Robert Winter, chief engineer, Kroll Ontrack Data Recovery
So it’s little surprise that the NAS market is growing quickly. Many manufacturers have entered the market, each with its own proprietary file system for managing the data stored – and this is where the hidden danger lies, as non-standard file systems unique to the manufacturer are more costly and time-consuming to recover from in emergency situations.
In addition, a global study by Kroll Ontrack found that 40 percent of respondents identified human error as the most common cause of data loss, so it is important that employees understand best practices when it comes to the safe storage of company data on NAS. One of the key selling points of NAS is that it doesn’t need an on-site storage specialist, but as a consequence, errors can arise due to a lack of expertise or experience. Managing the data volumes would normally be the responsibility of a data storage specialist who fully understands the requirements for maintaining a NAS virtualised environment.

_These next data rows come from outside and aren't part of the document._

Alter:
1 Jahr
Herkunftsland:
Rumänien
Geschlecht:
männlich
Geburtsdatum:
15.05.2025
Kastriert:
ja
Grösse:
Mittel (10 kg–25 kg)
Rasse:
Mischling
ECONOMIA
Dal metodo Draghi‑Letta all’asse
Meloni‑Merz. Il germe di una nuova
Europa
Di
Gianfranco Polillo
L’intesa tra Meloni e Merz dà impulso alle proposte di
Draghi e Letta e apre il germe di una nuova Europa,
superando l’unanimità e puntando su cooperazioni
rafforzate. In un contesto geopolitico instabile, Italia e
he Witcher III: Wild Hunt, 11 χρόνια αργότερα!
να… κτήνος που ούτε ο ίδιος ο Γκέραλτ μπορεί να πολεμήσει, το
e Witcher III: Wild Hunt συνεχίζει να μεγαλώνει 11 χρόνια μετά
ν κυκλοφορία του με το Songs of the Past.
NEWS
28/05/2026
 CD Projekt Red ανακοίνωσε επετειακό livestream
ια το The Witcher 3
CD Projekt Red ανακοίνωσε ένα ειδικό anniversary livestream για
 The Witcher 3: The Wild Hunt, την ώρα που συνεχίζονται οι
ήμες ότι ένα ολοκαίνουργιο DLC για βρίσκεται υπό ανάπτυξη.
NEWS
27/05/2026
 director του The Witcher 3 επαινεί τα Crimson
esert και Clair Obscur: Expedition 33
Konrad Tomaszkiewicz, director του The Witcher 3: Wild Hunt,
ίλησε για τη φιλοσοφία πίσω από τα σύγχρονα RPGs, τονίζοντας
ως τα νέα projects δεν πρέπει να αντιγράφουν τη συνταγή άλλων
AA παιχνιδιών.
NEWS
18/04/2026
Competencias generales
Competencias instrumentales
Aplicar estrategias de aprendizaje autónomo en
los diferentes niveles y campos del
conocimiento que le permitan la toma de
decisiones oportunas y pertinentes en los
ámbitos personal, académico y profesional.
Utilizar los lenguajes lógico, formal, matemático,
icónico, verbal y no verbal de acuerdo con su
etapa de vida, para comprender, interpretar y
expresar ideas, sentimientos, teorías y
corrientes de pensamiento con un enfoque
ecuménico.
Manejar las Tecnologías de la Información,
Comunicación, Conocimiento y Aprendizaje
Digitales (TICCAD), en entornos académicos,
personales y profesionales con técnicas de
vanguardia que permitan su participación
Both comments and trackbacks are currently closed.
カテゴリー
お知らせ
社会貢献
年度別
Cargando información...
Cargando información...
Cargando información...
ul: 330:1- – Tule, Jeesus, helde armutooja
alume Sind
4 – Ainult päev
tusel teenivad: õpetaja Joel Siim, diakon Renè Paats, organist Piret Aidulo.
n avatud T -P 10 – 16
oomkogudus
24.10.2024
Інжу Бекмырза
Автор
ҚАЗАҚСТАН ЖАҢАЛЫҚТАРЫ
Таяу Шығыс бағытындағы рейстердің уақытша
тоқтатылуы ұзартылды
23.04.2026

In my experience, I have seen mistakes made relating to the management of the data volumes and virtual disks on the NAS devices. The most common cause involves the deletion or accidental formatting of virtual disks, which is complicated by the absence of valid back-ups.
Also, the value of data tends to be comparatively much higher on NAS than on workstations or mobile devices, especially when organisations virtualise their critical applications on NAS hardware. It’s therefore important to appreciate that if and when data loss occurs from NAS, it’s not always a simple job to recover it.
Unfortunately, many people are unaware of this risk until the worst happens, and precious data becomes irretrievable, resulting in damage to the business. Therefore, it is important that organisations using NAS plan for the safe and secure storage of their data and include data recovery in their disaster planning.
So why exactly is it difficult to recover from NAS?
- Proprietary file systems mean there is no ‘quick’ fix. Bespoke recovery techniques, often involving reverse-engineering the file-system, are often required for each manufacturer’s product in order to recover the data.
- The ease-of-use and scalability of NAS mean that it is often more cost effective in the short term to bolt on additional storage rather than managing data properly, where it would be integrated effectively and securely with the existing network. The long-term trade-off is that in any data recovery situation, restoring large volumes of data increases recovery time.
- The new proprietary file systems found in NAS are less established and therefore less stable and reliable, potentially causing more data loss than established file systems.
- People are often backing up data using ‘tried and tested’ methods that do not work well with virtualised environments, meaning that restoration of lost data from backups may either be impossible or unacceptably slow.
NAS clearly has some excellent benefits and as a result is claiming a growing share of the storage market. NAS’s flexibility and price will ensure it continues to be a popular storage method for many businesses. Importantly, it doesn’t have to be problematic if you take the appropriate safeguards and handle the technology correctly.
Don’t bury your head in the sand by failing to adapt data management practices to the specifications of NAS technology or the value of the data it is storing.